WHAT THE TASK REQUIRES:
Repeat each entry exactly. Drop every image.

GIVEN ENTRIES:
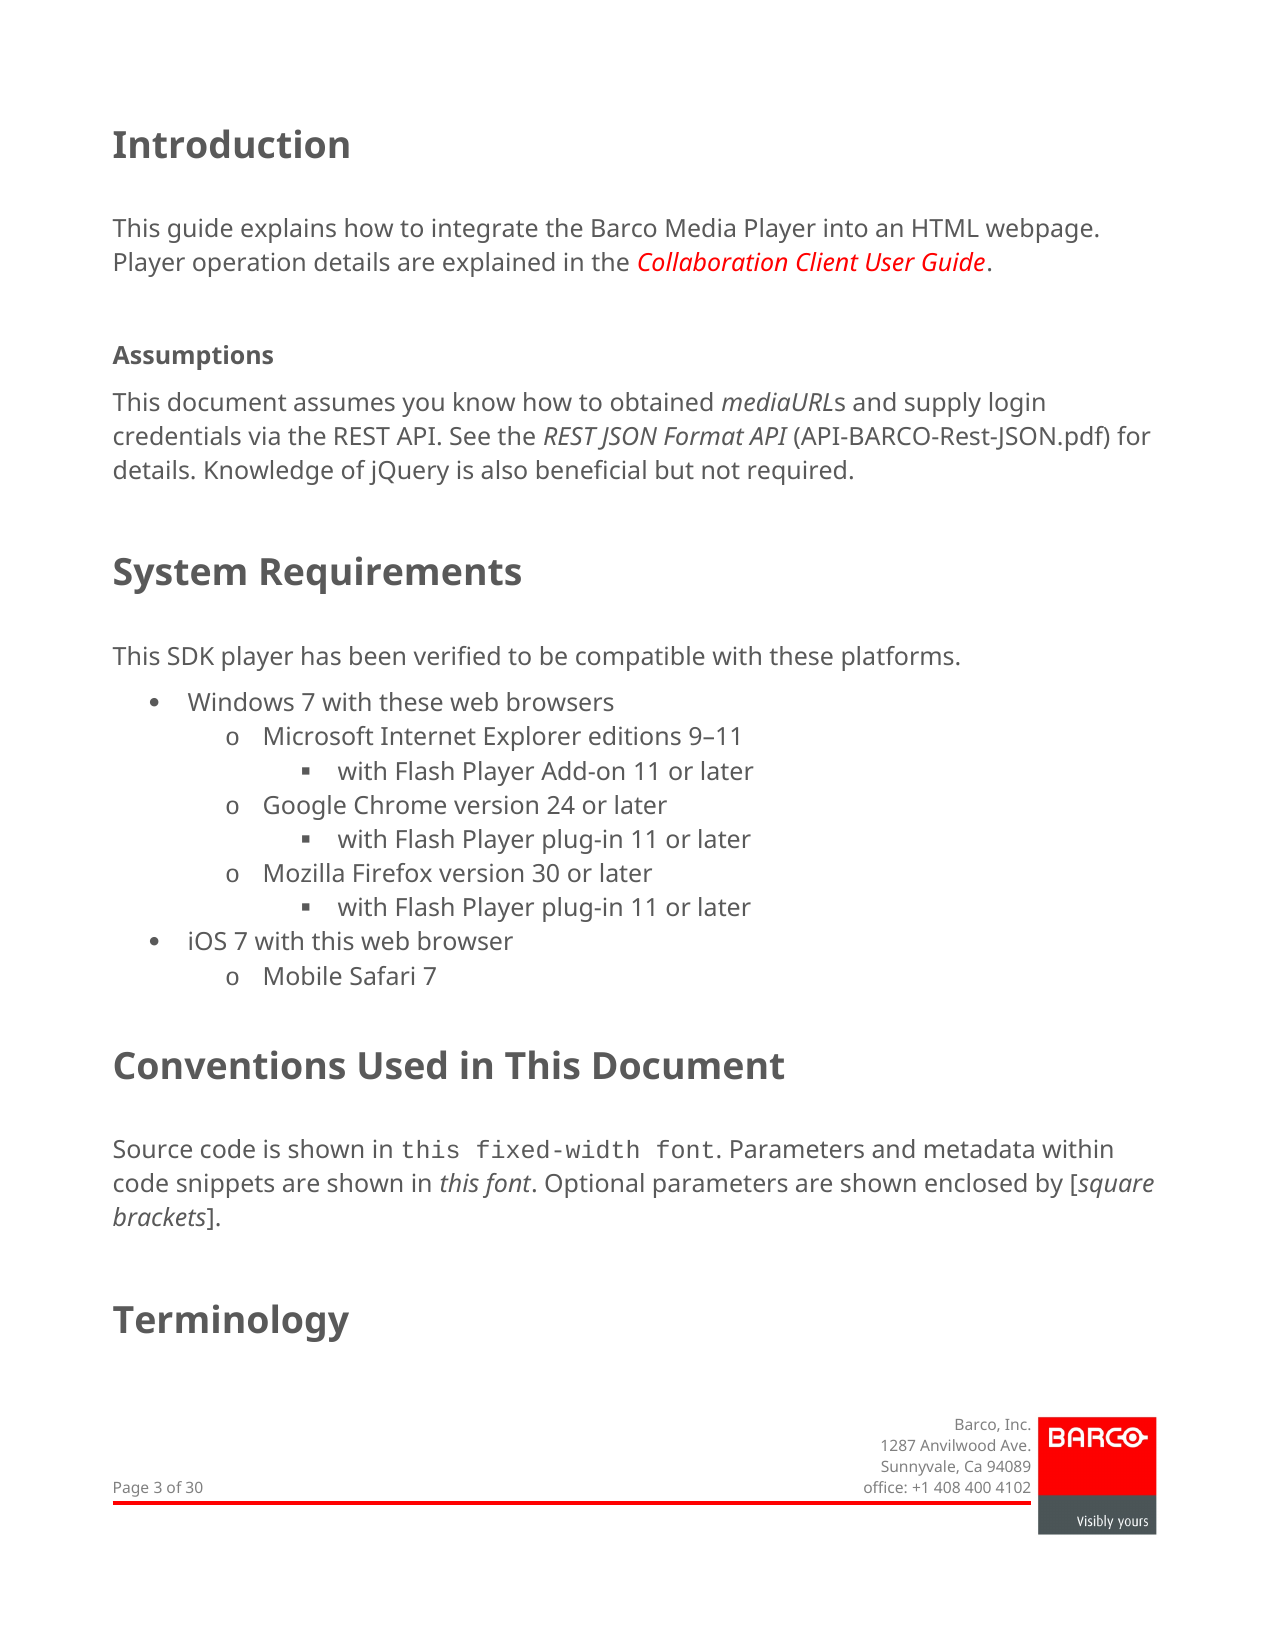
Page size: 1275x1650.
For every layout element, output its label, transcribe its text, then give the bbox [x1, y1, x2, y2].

list Windows 7 with these web browsers [150, 685, 1162, 719]
text Source code is shown in this fixed-width font. Parameters and metadata within code snippets are shown in this font. Optional parameters are shown enclosed by [square brackets]. [112, 1132, 1162, 1234]
text Assumptions [112, 338, 1162, 372]
list iOS 7 with this web browser [150, 924, 1162, 958]
subtitle Conventions Used in This Document [112, 1039, 1162, 1090]
list with Flash Player plug-in 11 or later [300, 890, 1162, 924]
list Mobile Safari 7 [225, 958, 1162, 992]
list Mozilla Firefox version 30 or later [225, 856, 1162, 890]
text This guide explains how to integrate the Barco Media Player into an HTML webpage. Player operation details are explained in the Collaboration Client User Guide. [112, 211, 1162, 279]
subtitle Introduction [112, 118, 1162, 169]
list Microsoft Internet Explorer editions 9–11 [225, 719, 1162, 753]
picture [1034, 1413, 1160, 1538]
subtitle System Requirements [112, 546, 1162, 597]
list Google Chrome version 24 or later [225, 787, 1162, 822]
subtitle Terminology [112, 1293, 1162, 1344]
list with Flash Player Add-on 11 or later [300, 753, 1162, 787]
text This document assumes you know how to obtained mediaURLs and supply login credentials via the REST API. See the REST JSON Format API (API-BARCO-Rest-JSON.pdf) for details. Knowledge of jQuery is also beneficial but not required. [112, 384, 1162, 487]
text This SDK player has been verified to be compatible with these platforms. [112, 638, 1162, 672]
list with Flash Player plug-in 11 or later [300, 822, 1162, 856]
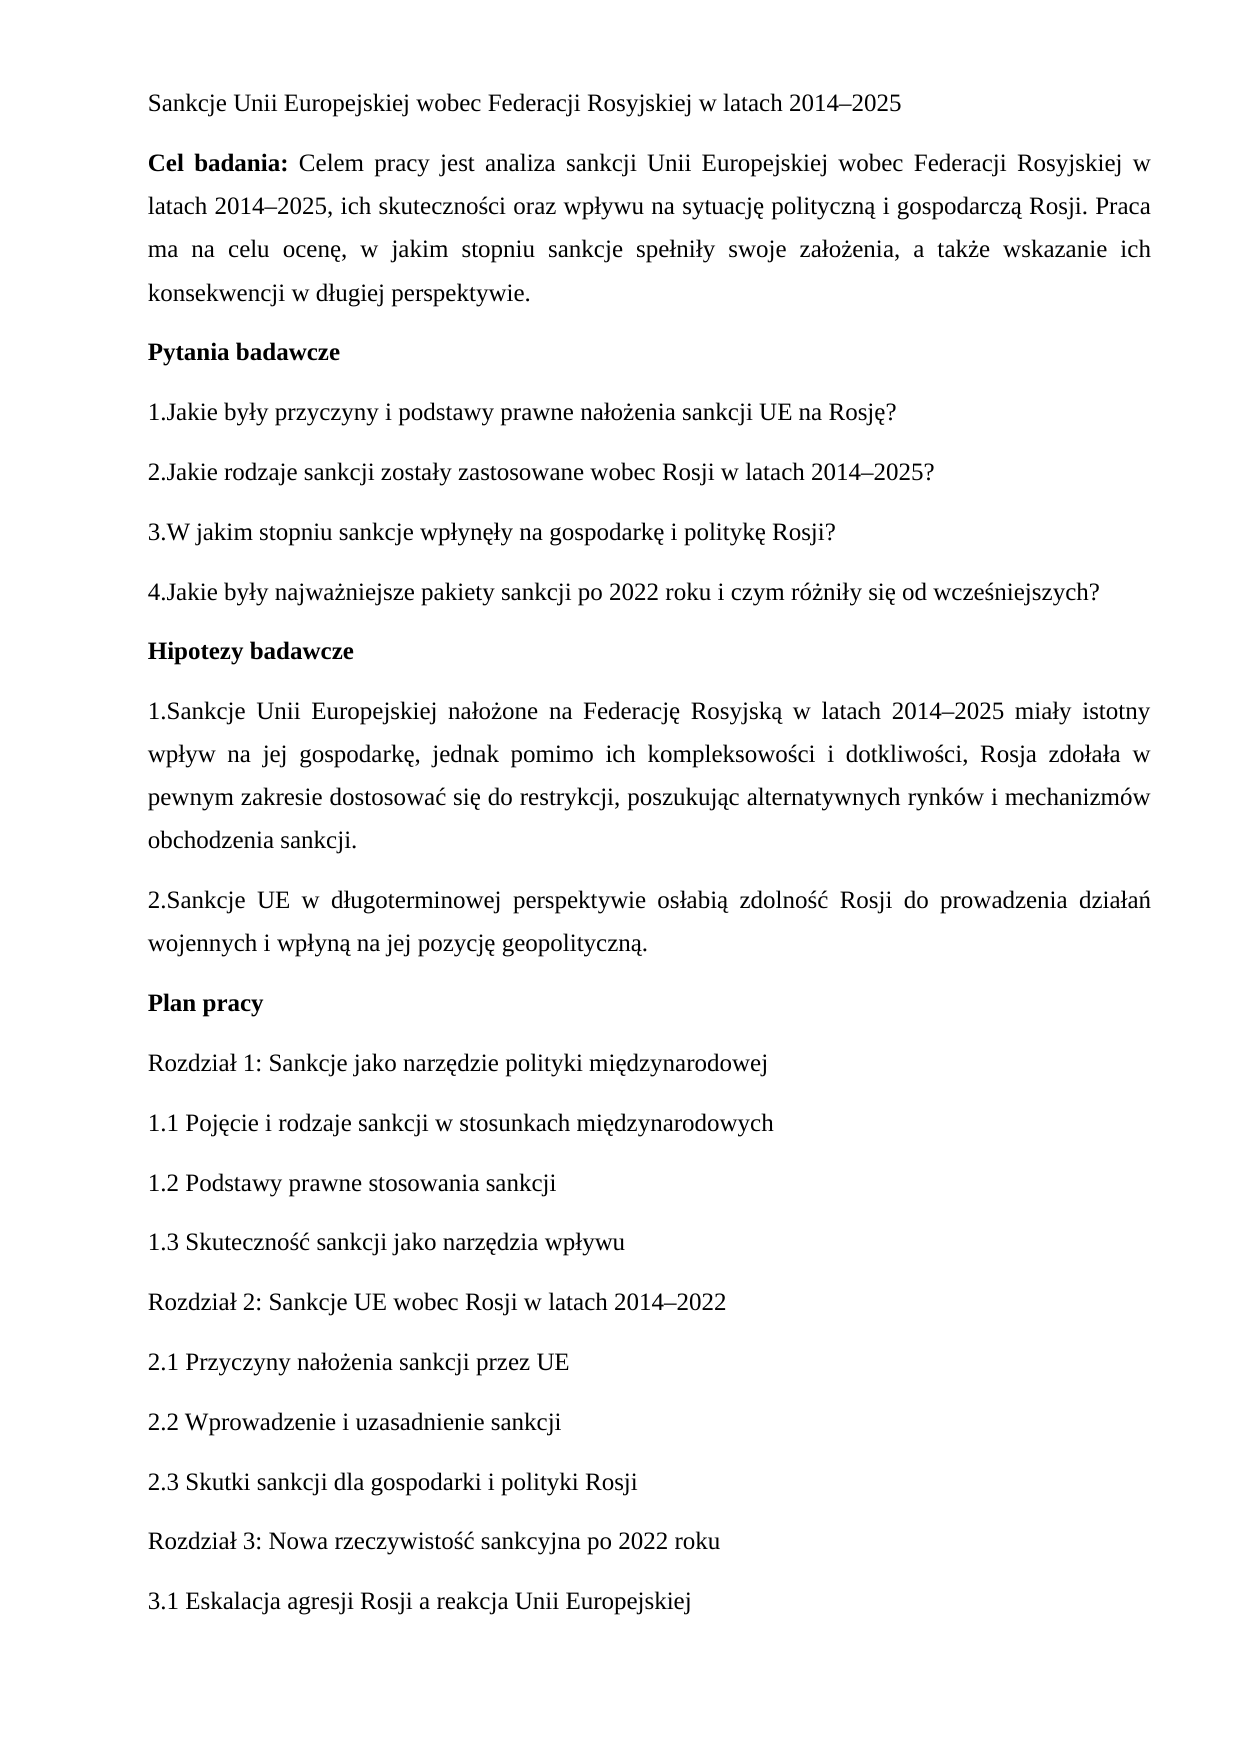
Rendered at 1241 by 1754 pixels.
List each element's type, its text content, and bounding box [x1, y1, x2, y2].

text 1.Jakie były przyczyny i podstawy prawne nałożenia sankcji UE na Rosję? [148, 397, 1152, 426]
text 1.1 Pojęcie i rodzaje sankcji w stosunkach międzynarodowych [148, 1108, 1152, 1137]
text 2.3 Skutki sankcji dla gospodarki i polityki Rosji [148, 1467, 1152, 1495]
text 4.Jakie były najważniejsze pakiety sankcji po 2022 roku i czym różniły się od wcześniejszych? [148, 577, 1152, 605]
text Rozdział 2: Sankcje UE wobec Rosji w latach 2014–2022 [148, 1287, 1152, 1316]
text Hipotezy badawcze [148, 636, 1152, 665]
text 2.1 Przyczyny nałożenia sankcji przez UE [148, 1347, 1152, 1376]
text 3.1 Eskalacja agresji Rosji a reakcja Unii Europejskiej [148, 1586, 1152, 1615]
text 1.3 Skuteczność sankcji jako narzędzia wpływu [148, 1227, 1152, 1256]
text Rozdział 3: Nowa rzeczywistość sankcyjna po 2022 roku [148, 1526, 1152, 1555]
text Plan pracy [148, 988, 1152, 1017]
text 2.2 Wprowadzenie i uzasadnienie sankcji [148, 1407, 1152, 1436]
text 1.Sankcje Unii Europejskiej nałożone na Federację Rosyjską w latach 2014–2025 miały istotny wpływ na jej gospodarkę, jednak pomimo ich kompleksowości i dotkliwości, Rosja zdołała w pewnym zakresie dostosować się do restrykcji, poszukując alternatywnych rynków i mechanizmów obchodzenia sankcji. [148, 696, 1152, 854]
text 2.Jakie rodzaje sankcji zostały zastosowane wobec Rosji w latach 2014–2025? [148, 457, 1152, 486]
text Cel badania: Celem pracy jest analiza sankcji Unii Europejskiej wobec Federacji Rosyjskiej w latach 2014–2025, ich skuteczności oraz wpływu na sytuację polityczną i gospodarczą Rosji. Praca ma na celu ocenę, w jakim stopniu sankcje spełniły swoje założenia, a także wskazanie ich konsekwencji w długiej perspektywie. [148, 148, 1152, 306]
text Sankcje Unii Europejskiej wobec Federacji Rosyjskiej w latach 2014–2025 [148, 88, 1152, 117]
text Rozdział 1: Sankcje jako narzędzie polityki międzynarodowej [148, 1048, 1152, 1077]
text 3.W jakim stopniu sankcje wpłynęły na gospodarkę i politykę Rosji? [148, 517, 1152, 546]
text Pytania badawcze [148, 337, 1152, 366]
text 2.Sankcje UE w długoterminowej perspektywie osłabią zdolność Rosji do prowadzenia działań wojennych i wpłyną na jej pozycję geopolityczną. [148, 885, 1152, 957]
text 1.2 Podstawy prawne stosowania sankcji [148, 1168, 1152, 1196]
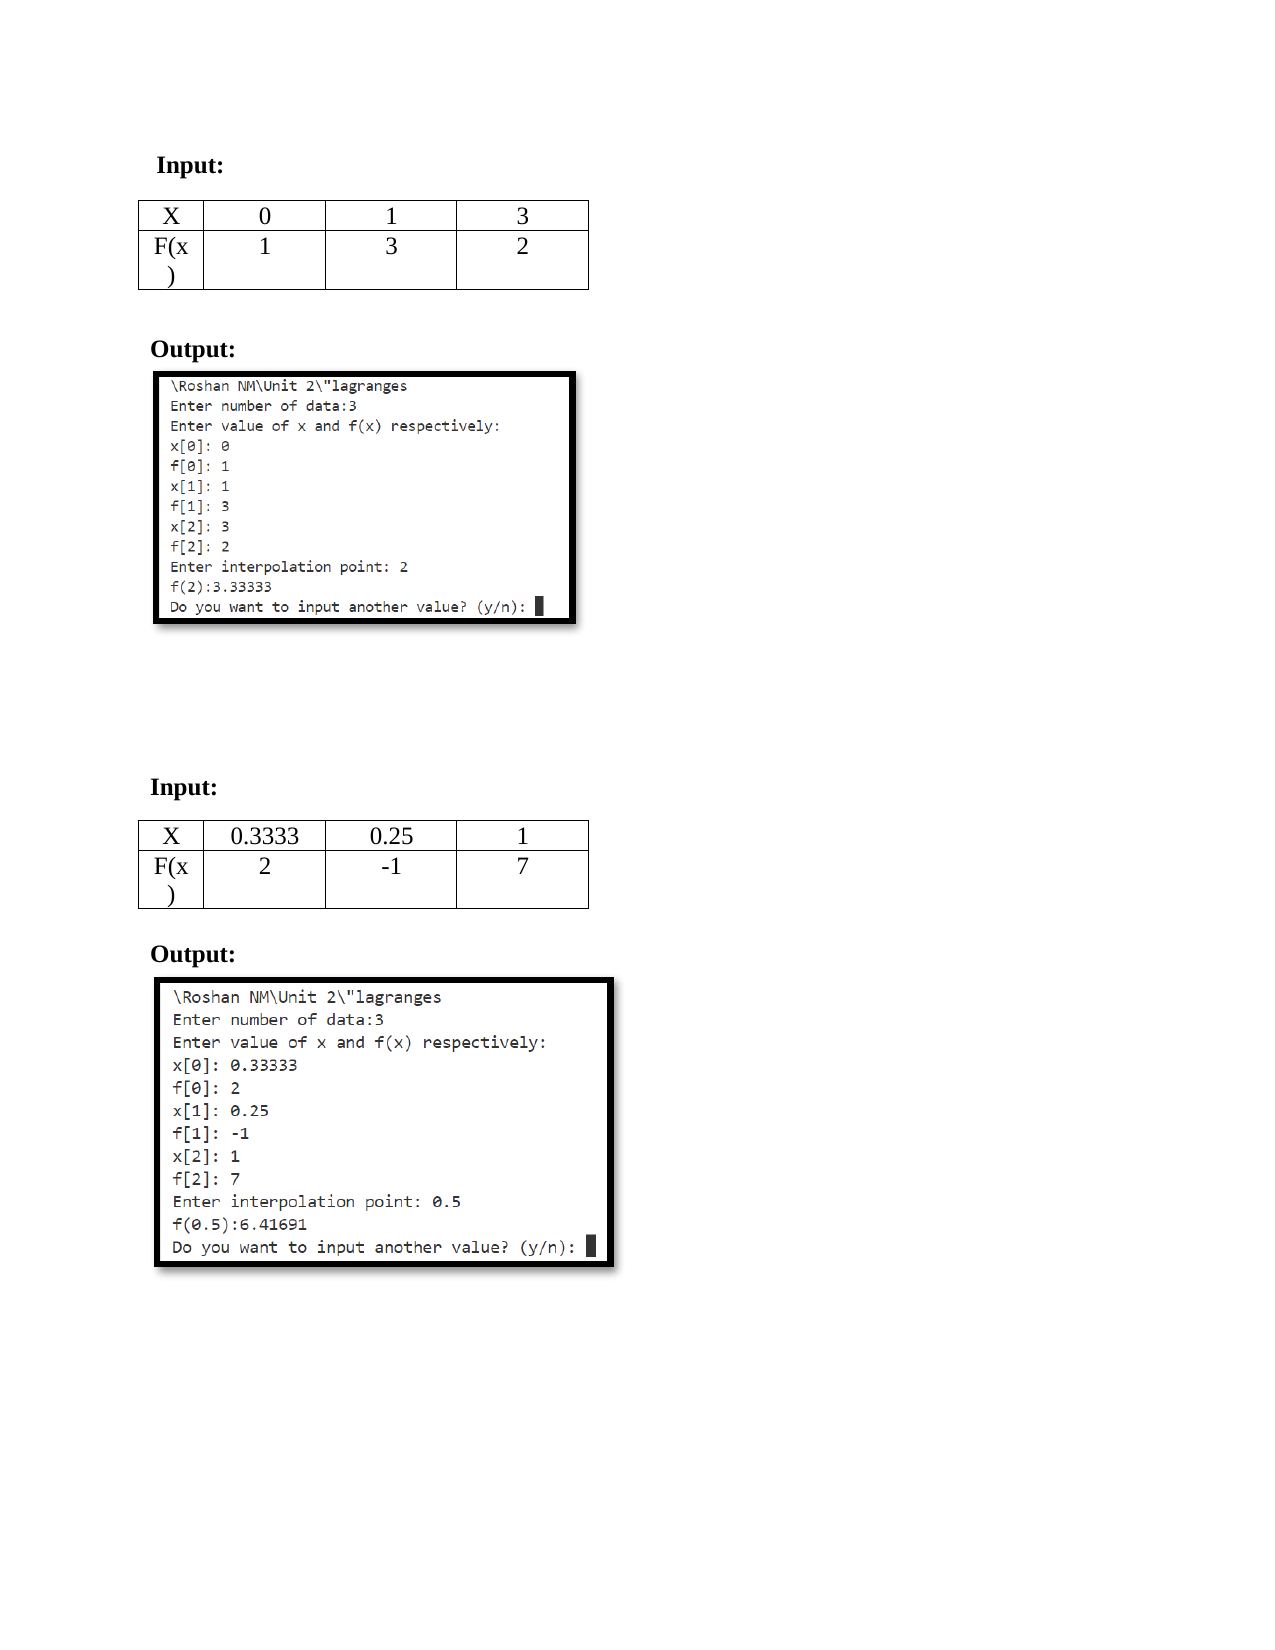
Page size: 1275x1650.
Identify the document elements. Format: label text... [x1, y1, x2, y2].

table_header 0 [204, 201, 325, 230]
table_header 1 [457, 821, 588, 850]
table_cell F(x) [139, 231, 203, 288]
table_cell 3 [326, 231, 456, 288]
text Input: [150, 150, 1125, 269]
table_header 3 [457, 201, 588, 230]
text Output: [150, 334, 1125, 754]
table_cell -1 [326, 851, 456, 908]
table_cell 2 [204, 851, 325, 908]
table_cell 2 [457, 231, 588, 288]
text Input: [150, 772, 1125, 921]
table_header 0.3333 [204, 821, 325, 850]
table_cell F(x) [139, 851, 203, 908]
picture [160, 983, 607, 1261]
table_header X [139, 201, 203, 230]
table_cell 1 [204, 231, 325, 288]
table_header X [139, 821, 203, 850]
table_cell 7 [457, 851, 588, 908]
table_header 0.25 [326, 821, 456, 850]
text Output: [150, 939, 1125, 968]
table_header 1 [326, 201, 456, 230]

ANSWER TO THIS EXERCISE:
Page size: 1275x1650.
For every layout element, output its label, transcribe its text, then give the bbox [x1, y1, x2, y2].

list Windows 7 with these web browsers [150, 685, 1162, 719]
text Source code is shown in this fixed-width font. Parameters and metadata within code snippets are shown in this font. Optional parameters are shown enclosed by [square brackets]. [112, 1132, 1162, 1234]
text Assumptions [112, 338, 1162, 372]
list iOS 7 with this web browser [150, 924, 1162, 958]
subtitle Conventions Used in This Document [112, 1039, 1162, 1090]
list with Flash Player plug-in 11 or later [300, 890, 1162, 924]
list Mobile Safari 7 [225, 958, 1162, 992]
list Mozilla Firefox version 30 or later [225, 856, 1162, 890]
text This guide explains how to integrate the Barco Media Player into an HTML webpage. Player operation details are explained in the Collaboration Client User Guide. [112, 211, 1162, 279]
subtitle Introduction [112, 118, 1162, 169]
list Microsoft Internet Explorer editions 9–11 [225, 719, 1162, 753]
picture [1034, 1413, 1160, 1538]
subtitle System Requirements [112, 546, 1162, 597]
list Google Chrome version 24 or later [225, 787, 1162, 822]
subtitle Terminology [112, 1293, 1162, 1344]
list with Flash Player Add-on 11 or later [300, 753, 1162, 787]
text This document assumes you know how to obtained mediaURLs and supply login credentials via the REST API. See the REST JSON Format API (API-BARCO-Rest-JSON.pdf) for details. Knowledge of jQuery is also beneficial but not required. [112, 384, 1162, 487]
text This SDK player has been verified to be compatible with these platforms. [112, 638, 1162, 672]
list with Flash Player plug-in 11 or later [300, 822, 1162, 856]
Rendered at 1241 by 1754 pixels.
List each element's type, its text content, and bounding box [x1, y1, x2, y2].

text 1.Jakie były przyczyny i podstawy prawne nałożenia sankcji UE na Rosję? [148, 397, 1152, 426]
text 1.1 Pojęcie i rodzaje sankcji w stosunkach międzynarodowych [148, 1108, 1152, 1137]
text 2.3 Skutki sankcji dla gospodarki i polityki Rosji [148, 1467, 1152, 1495]
text 4.Jakie były najważniejsze pakiety sankcji po 2022 roku i czym różniły się od wcześniejszych? [148, 577, 1152, 605]
text Rozdział 2: Sankcje UE wobec Rosji w latach 2014–2022 [148, 1287, 1152, 1316]
text Hipotezy badawcze [148, 636, 1152, 665]
text 2.1 Przyczyny nałożenia sankcji przez UE [148, 1347, 1152, 1376]
text 3.1 Eskalacja agresji Rosji a reakcja Unii Europejskiej [148, 1586, 1152, 1615]
text 1.3 Skuteczność sankcji jako narzędzia wpływu [148, 1227, 1152, 1256]
text Rozdział 3: Nowa rzeczywistość sankcyjna po 2022 roku [148, 1526, 1152, 1555]
text Plan pracy [148, 988, 1152, 1017]
text 2.2 Wprowadzenie i uzasadnienie sankcji [148, 1407, 1152, 1436]
text 1.Sankcje Unii Europejskiej nałożone na Federację Rosyjską w latach 2014–2025 miały istotny wpływ na jej gospodarkę, jednak pomimo ich kompleksowości i dotkliwości, Rosja zdołała w pewnym zakresie dostosować się do restrykcji, poszukując alternatywnych rynków i mechanizmów obchodzenia sankcji. [148, 696, 1152, 854]
text 2.Jakie rodzaje sankcji zostały zastosowane wobec Rosji w latach 2014–2025? [148, 457, 1152, 486]
text Cel badania: Celem pracy jest analiza sankcji Unii Europejskiej wobec Federacji Rosyjskiej w latach 2014–2025, ich skuteczności oraz wpływu na sytuację polityczną i gospodarczą Rosji. Praca ma na celu ocenę, w jakim stopniu sankcje spełniły swoje założenia, a także wskazanie ich konsekwencji w długiej perspektywie. [148, 148, 1152, 306]
text Sankcje Unii Europejskiej wobec Federacji Rosyjskiej w latach 2014–2025 [148, 88, 1152, 117]
text Rozdział 1: Sankcje jako narzędzie polityki międzynarodowej [148, 1048, 1152, 1077]
text 3.W jakim stopniu sankcje wpłynęły na gospodarkę i politykę Rosji? [148, 517, 1152, 546]
text Pytania badawcze [148, 337, 1152, 366]
text 2.Sankcje UE w długoterminowej perspektywie osłabią zdolność Rosji do prowadzenia działań wojennych i wpłyną na jej pozycję geopolityczną. [148, 885, 1152, 957]
text 1.2 Podstawy prawne stosowania sankcji [148, 1168, 1152, 1196]
Page size: 1275x1650.
Identify the document elements. Format: label text... [x1, y1, x2, y2].

table_header 0 [204, 201, 325, 230]
table_header 1 [457, 821, 588, 850]
table_cell F(x) [139, 231, 203, 288]
table_cell 3 [326, 231, 456, 288]
text Input: [150, 150, 1125, 269]
table_header 3 [457, 201, 588, 230]
text Output: [150, 334, 1125, 754]
table_cell -1 [326, 851, 456, 908]
table_cell 2 [204, 851, 325, 908]
table_cell 2 [457, 231, 588, 288]
text Input: [150, 772, 1125, 921]
table_header 0.3333 [204, 821, 325, 850]
table_cell F(x) [139, 851, 203, 908]
picture [160, 983, 607, 1261]
table_header X [139, 201, 203, 230]
table_cell 1 [204, 231, 325, 288]
table_header X [139, 821, 203, 850]
table_cell 7 [457, 851, 588, 908]
table_header 0.25 [326, 821, 456, 850]
text Output: [150, 939, 1125, 968]
table_header 1 [326, 201, 456, 230]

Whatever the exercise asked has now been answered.